If you ever heard the term online activation, software activation or product activation and wondered what it meant, read the rest of this blog.
Most of us have already been exposed to online activation, most likely when you installed a Microsoft Office product. Microsoft was one of the early adopters of online activation. Due to online activation, Microsoft was able to effectively stop the piracy of its Office product line in the consumer market (it’s a different story for the Enterprise market).
In the early days of licensing, when you purchased a product, you received a license key that enabled you to run the software. The license key was generic, i.e. not tied to a specific computer. This meant that users were able to install your application on any number of computers and reuse the same license key over and over. With the advent of the internet, generic license keys were published on the internet therefore allowing anyone to install your application.
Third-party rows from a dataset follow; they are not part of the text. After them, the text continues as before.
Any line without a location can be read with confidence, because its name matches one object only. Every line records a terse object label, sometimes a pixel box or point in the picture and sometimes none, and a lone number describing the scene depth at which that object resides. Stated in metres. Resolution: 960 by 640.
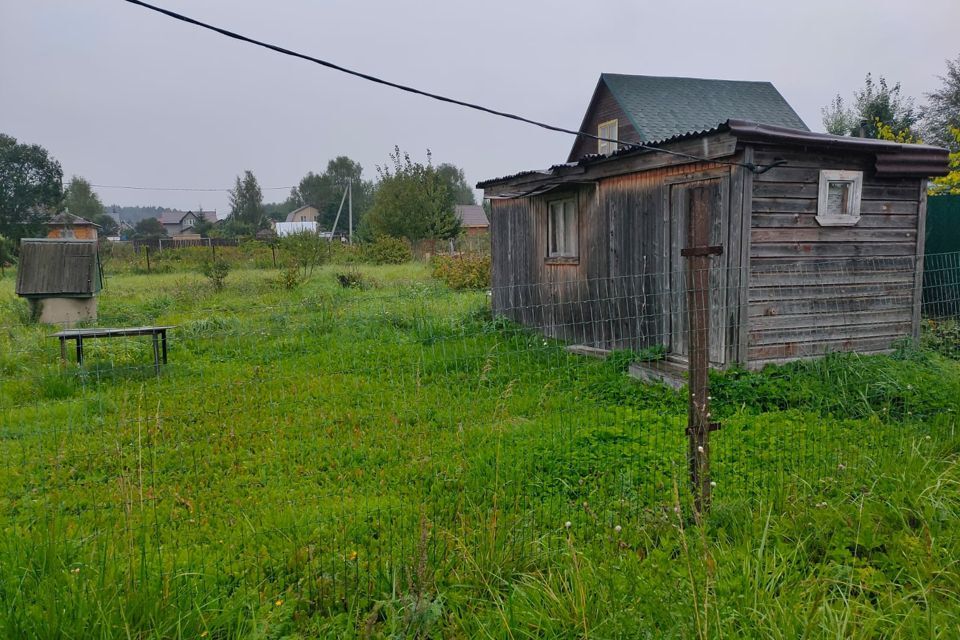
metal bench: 7.45
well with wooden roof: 11.53
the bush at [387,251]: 29.23
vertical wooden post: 3.76
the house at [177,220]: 88.53
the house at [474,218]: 54.70
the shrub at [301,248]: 19.44
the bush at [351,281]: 18.59
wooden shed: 7.20
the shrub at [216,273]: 18.20
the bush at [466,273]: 20.33
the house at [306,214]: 83.20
With software activation, when a customer purchases a software product, they receive an activation key. The activation key does not enable the application to run. When the user enters an activation key in the application, the application connects to a license server and sends the activation key along with one or several unique computer identifiers. The license server validates the key and generates a new ID, sometimes called Product ID or Computer Key and sends it back to the application. This Computer Key is used subsequently as the license key that will be validated at application start-up. The Computer Key is bound to the computer identifiers that were sent to the license server. If a user tries to use this Computer Key on another computer, it will fail.
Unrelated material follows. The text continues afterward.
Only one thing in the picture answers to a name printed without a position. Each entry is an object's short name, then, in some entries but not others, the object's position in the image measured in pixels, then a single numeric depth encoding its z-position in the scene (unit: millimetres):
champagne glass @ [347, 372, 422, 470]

When users have an internet connection, the activation process can be fully automated thus making the user experience seamless and friendly. In some instances, users may not have an internet connection so access to the license server is not possible. In these cases, offline activation is possible. Offline activation is typically done by asking the user to send his activation key along with the computer identifiers (the application should display to the user the computer identifiers) by fax, phone or email. Upon receipt of this information, the vendor generates a Computer Key on the customer’s behalf and sends it back to him. The customer then enters the Computer Key and enables the software to run.
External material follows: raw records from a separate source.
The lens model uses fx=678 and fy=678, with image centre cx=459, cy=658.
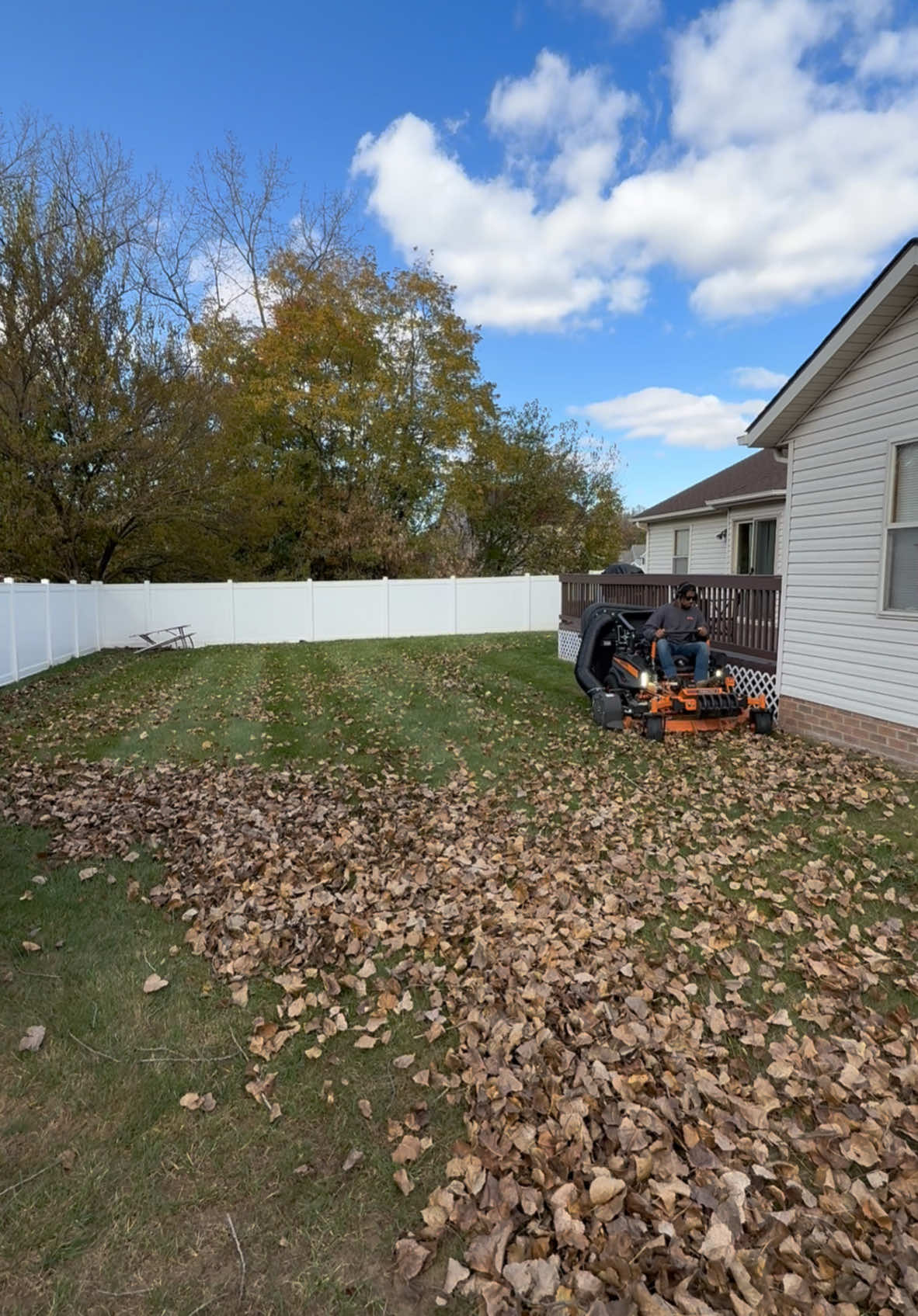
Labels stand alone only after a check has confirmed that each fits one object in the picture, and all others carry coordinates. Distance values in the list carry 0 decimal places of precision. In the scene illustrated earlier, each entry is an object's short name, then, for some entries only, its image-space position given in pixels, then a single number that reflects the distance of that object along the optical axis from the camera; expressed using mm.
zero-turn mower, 7598
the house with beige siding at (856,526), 6141
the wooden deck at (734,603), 8336
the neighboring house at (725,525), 14227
Another aspect to consider when implementing software activation is license transfers. It is quite common that companies will need to uninstall an application from one computer and reinstall it on another. There are 2 general cases to consider:
(a) the original computer is still operational or
(b) the original computer is not operational.
When the computer where the software was initially installed is still functional, the recommended approach is to automatically de-activate (release) the activated license when the software is uninstalled. Therefore, the setup program that uninstalls the application should automatically connect to the license server and release the license that was activated. This allows the user to simply install the application on another system and activate it. If the original system where the software was installed is not functional, then there are two choices: either the vendor allows the customer to de-activate the original license by providing them with such an option in the application or the customer will need to contact the vendor to request a license transfer. The choice here clearly depends on the type of customer and the type of product you are selling.
Product activation is an effective way to prevent software piracy. It is used by many software companies today and has become the standard way for protecting the intellectual property of the vendor.